- **EXERCISE**
Please restate word for word the lines of the entries below from the one with "préventive. Pour rassurer" to the one with "Inhalt melden", inclusive, and leave out every picture.

- **INFORMATION GIVEN**
________________________

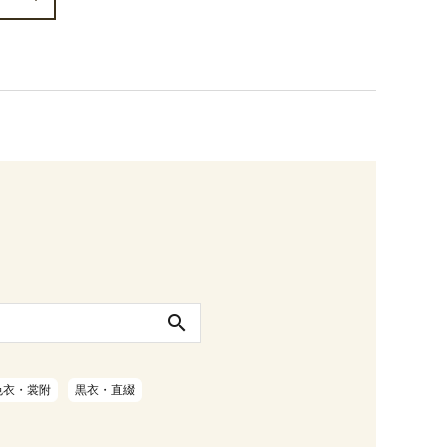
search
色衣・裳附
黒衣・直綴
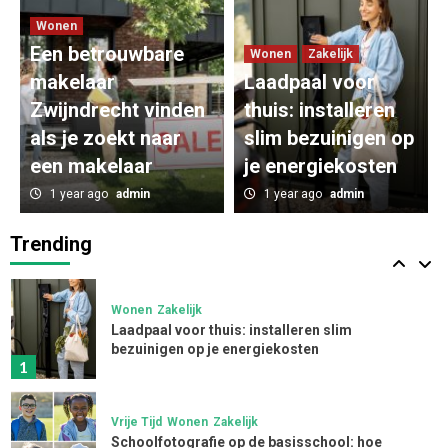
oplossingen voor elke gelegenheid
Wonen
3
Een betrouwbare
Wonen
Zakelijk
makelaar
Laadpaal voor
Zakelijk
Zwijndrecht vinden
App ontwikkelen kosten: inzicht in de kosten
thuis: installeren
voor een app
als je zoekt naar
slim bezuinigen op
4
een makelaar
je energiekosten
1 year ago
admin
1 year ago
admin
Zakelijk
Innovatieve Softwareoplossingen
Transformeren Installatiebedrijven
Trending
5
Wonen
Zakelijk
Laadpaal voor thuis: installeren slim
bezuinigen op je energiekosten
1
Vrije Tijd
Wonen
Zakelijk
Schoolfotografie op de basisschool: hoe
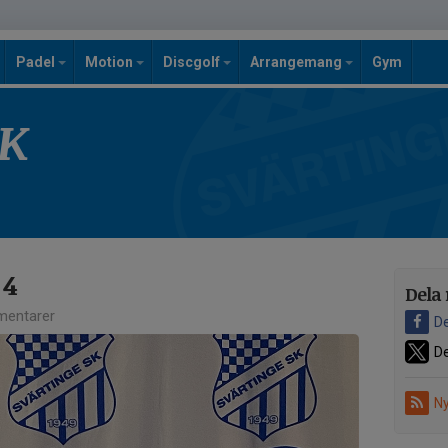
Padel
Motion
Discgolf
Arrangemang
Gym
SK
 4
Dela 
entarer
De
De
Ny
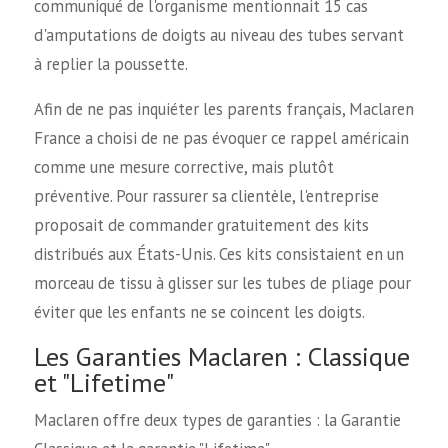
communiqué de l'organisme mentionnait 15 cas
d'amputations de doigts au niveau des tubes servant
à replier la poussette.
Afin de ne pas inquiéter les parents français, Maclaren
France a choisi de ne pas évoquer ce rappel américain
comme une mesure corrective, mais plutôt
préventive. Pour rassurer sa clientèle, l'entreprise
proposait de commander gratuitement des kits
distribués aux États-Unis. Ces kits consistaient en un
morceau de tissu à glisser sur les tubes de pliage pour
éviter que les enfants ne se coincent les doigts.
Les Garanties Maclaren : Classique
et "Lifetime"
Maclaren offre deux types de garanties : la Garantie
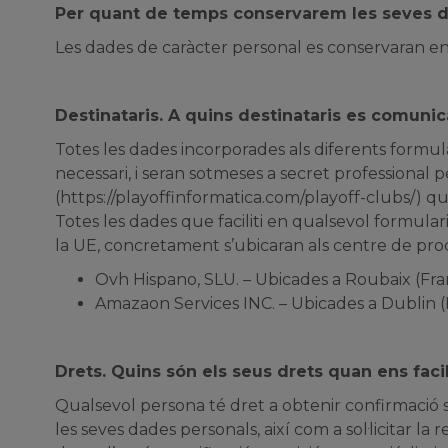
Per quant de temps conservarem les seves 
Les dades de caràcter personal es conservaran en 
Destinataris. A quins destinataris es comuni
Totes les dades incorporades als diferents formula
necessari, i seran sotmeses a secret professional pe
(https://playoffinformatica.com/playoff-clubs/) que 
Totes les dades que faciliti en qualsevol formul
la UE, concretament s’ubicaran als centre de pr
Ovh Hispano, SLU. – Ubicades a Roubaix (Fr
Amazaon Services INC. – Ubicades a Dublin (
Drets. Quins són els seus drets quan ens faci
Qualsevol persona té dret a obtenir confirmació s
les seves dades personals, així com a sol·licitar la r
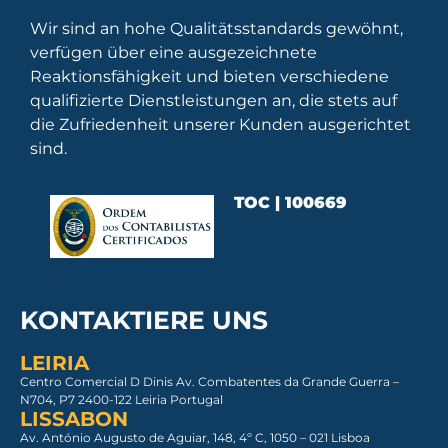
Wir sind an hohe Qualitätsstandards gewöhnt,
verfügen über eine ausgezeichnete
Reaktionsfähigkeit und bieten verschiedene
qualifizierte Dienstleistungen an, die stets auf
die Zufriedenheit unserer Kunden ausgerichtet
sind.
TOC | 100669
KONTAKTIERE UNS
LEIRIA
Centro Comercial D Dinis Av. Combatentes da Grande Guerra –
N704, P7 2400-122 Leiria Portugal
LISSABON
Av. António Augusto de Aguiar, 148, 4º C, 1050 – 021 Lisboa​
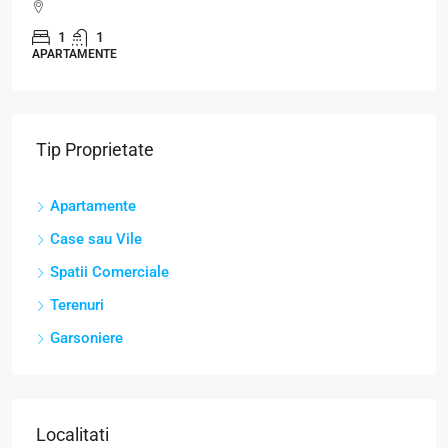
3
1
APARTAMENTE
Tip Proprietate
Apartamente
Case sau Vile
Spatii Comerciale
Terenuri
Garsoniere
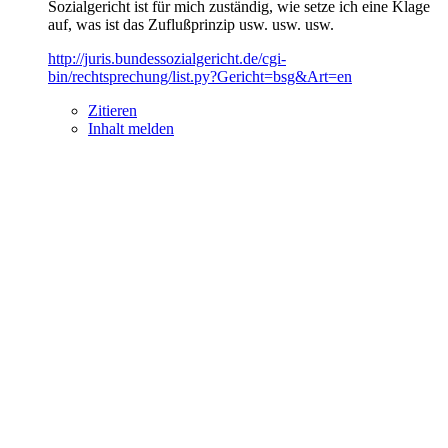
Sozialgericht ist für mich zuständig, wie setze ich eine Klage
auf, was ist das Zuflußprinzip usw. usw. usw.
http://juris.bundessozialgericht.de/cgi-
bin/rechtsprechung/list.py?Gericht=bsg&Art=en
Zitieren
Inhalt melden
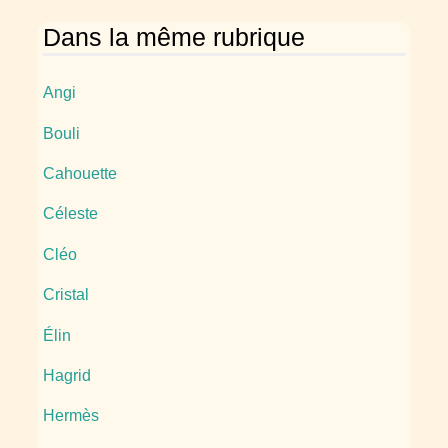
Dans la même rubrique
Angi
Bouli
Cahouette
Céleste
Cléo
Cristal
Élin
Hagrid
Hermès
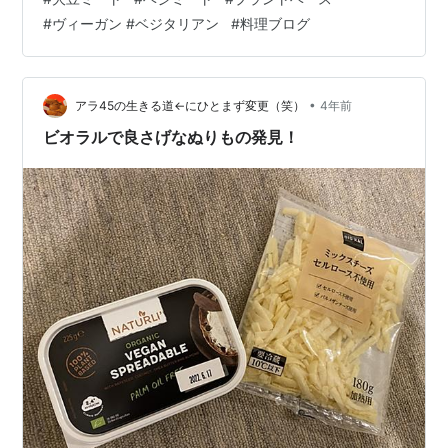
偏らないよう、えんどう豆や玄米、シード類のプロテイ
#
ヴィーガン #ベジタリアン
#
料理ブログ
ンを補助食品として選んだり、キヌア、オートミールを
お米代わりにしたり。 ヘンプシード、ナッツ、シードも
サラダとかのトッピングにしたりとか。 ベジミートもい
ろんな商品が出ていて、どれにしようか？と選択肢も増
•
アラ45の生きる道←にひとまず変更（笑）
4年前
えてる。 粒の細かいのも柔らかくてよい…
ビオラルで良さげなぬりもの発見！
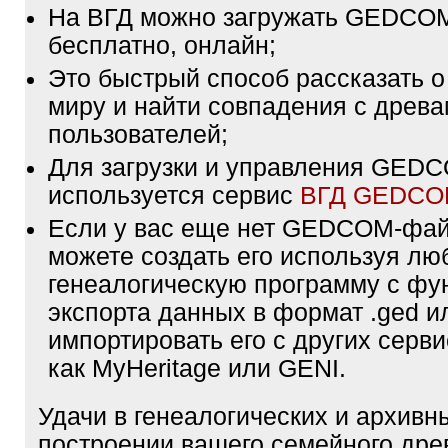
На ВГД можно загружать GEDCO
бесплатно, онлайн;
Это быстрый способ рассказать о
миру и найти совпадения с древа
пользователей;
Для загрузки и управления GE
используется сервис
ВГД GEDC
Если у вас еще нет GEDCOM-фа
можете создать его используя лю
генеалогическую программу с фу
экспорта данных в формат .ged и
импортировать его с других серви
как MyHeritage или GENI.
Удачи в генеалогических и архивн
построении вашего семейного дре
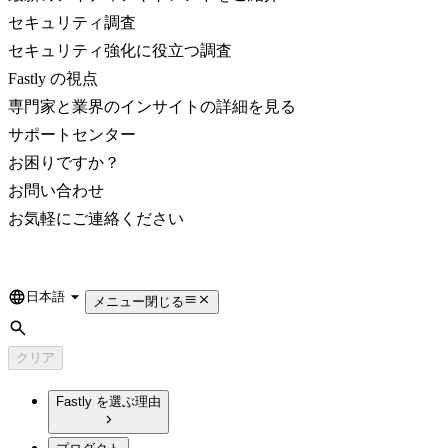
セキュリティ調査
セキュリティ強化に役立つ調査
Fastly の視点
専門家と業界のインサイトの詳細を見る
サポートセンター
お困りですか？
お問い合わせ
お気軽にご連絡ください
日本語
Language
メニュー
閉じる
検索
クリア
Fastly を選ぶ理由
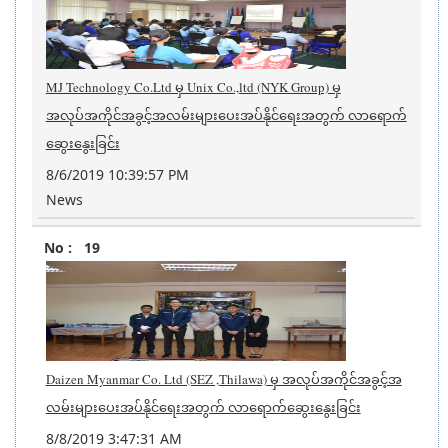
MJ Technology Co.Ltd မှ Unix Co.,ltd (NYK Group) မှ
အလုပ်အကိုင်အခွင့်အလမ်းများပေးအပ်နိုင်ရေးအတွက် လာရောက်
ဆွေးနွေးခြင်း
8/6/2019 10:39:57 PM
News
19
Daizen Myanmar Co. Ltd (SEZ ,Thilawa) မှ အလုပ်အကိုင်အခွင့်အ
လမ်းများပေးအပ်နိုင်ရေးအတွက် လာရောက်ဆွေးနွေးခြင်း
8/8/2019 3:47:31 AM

________________________

- **ANSWER BOX**
préventive. Pour rassurer sa clientèle, l'entreprise
proposait de commander gratuitement des kits
distribués aux États-Unis. Ces kits consistaient en un
morceau de tissu à glisser sur les tubes de pliage pour
éviter que les enfants ne se coincent les doigts.
Les Garanties Maclaren : Classique
et "Lifetime"
Maclaren offre deux types de garanties : la Garantie
Per quant de temps conservarem les seves 
Les dades de caràcter personal es conservaran en 
Destinataris. A quins destinataris es comuni
Totes les dades incorporades als diferents formula
necessari, i seran sotmeses a secret professional pe
(https://playoffinformatica.com/playoff-clubs/) que 
Totes les dades que faciliti en qualsevol formul
la UE, concretament s’ubicaran als centre de pr
Ovh Hispano, SLU. – Ubicades a Roubaix (Fr
Amazaon Services INC. – Ubicades a Dublin (
Drets. Quins són els seus drets quan ens faci
Qualsevol persona té dret a obtenir confirmació s
les seves dades personals, així com a sol·licitar la r
Wir sind an hohe Qualitätsstandards gewöhnt,
verfügen über eine ausgezeichnete
Reaktionsfähigkeit und bieten verschiedene
qualifizierte Dienstleistungen an, die stets auf
die Zufriedenheit unserer Kunden ausgerichtet
sind.
TOC | 100669
KONTAKTIERE UNS
LEIRIA
Centro Comercial D Dinis Av. Combatentes da Grande Guerra –
N704, P7 2400-122 Leiria Portugal
LISSABON
Av. António Augusto de Aguiar, 148, 4º C, 1050 – 021 Lisboa​
3
1
APARTAMENTE
Tip Proprietate
Apartamente
Case sau Vile
Spatii Comerciale
Terenuri
Garsoniere
Sozialgericht ist für mich zuständig, wie setze ich eine Klage
auf, was ist das Zuflußprinzip usw. usw. usw.
http://juris.bundessozialgericht.de/cgi-
bin/rechtsprechung/list.py?Gericht=bsg&Art=en
Zitieren
Inhalt melden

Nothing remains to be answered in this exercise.